**Exercise objective**. Convert the data below into a JSON list of strings, one string per line, skipping blank lines. Leave the pictures out.

**Task input**.
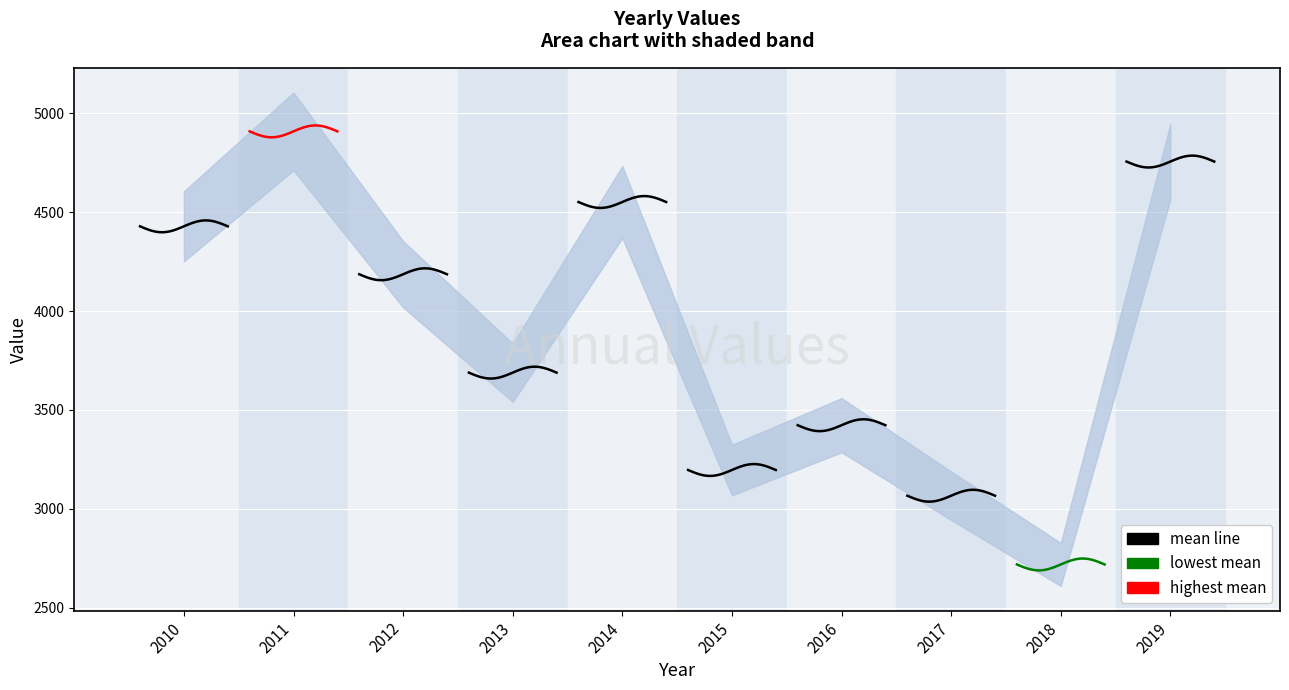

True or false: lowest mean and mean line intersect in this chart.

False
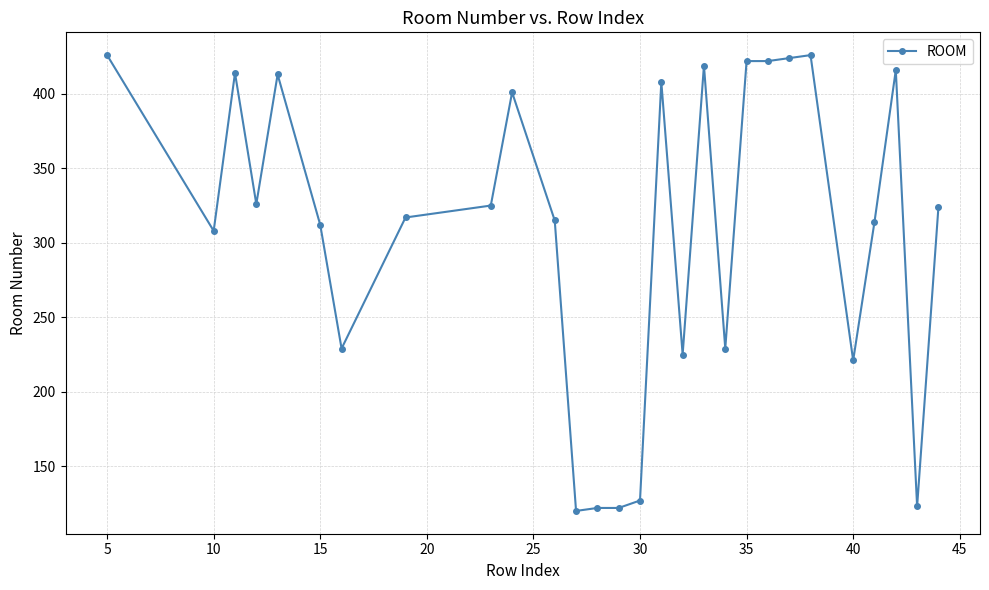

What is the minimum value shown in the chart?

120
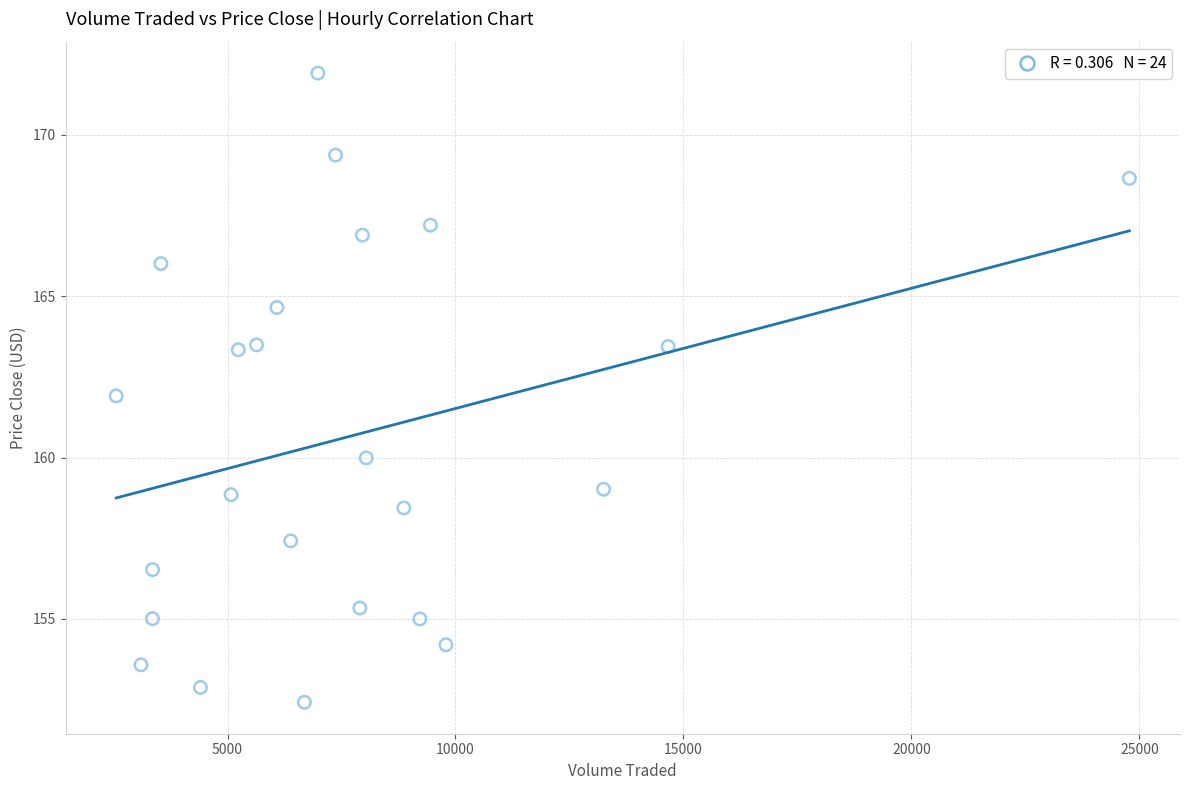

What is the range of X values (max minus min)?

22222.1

**Answer to the exercise**.
[
  "True or false: lowest mean and mean line intersect in this chart.",
  "False",
  "What is the minimum value shown in the chart?",
  "120",
  "What is the range of X values (max minus min)?",
  "22222.1"
]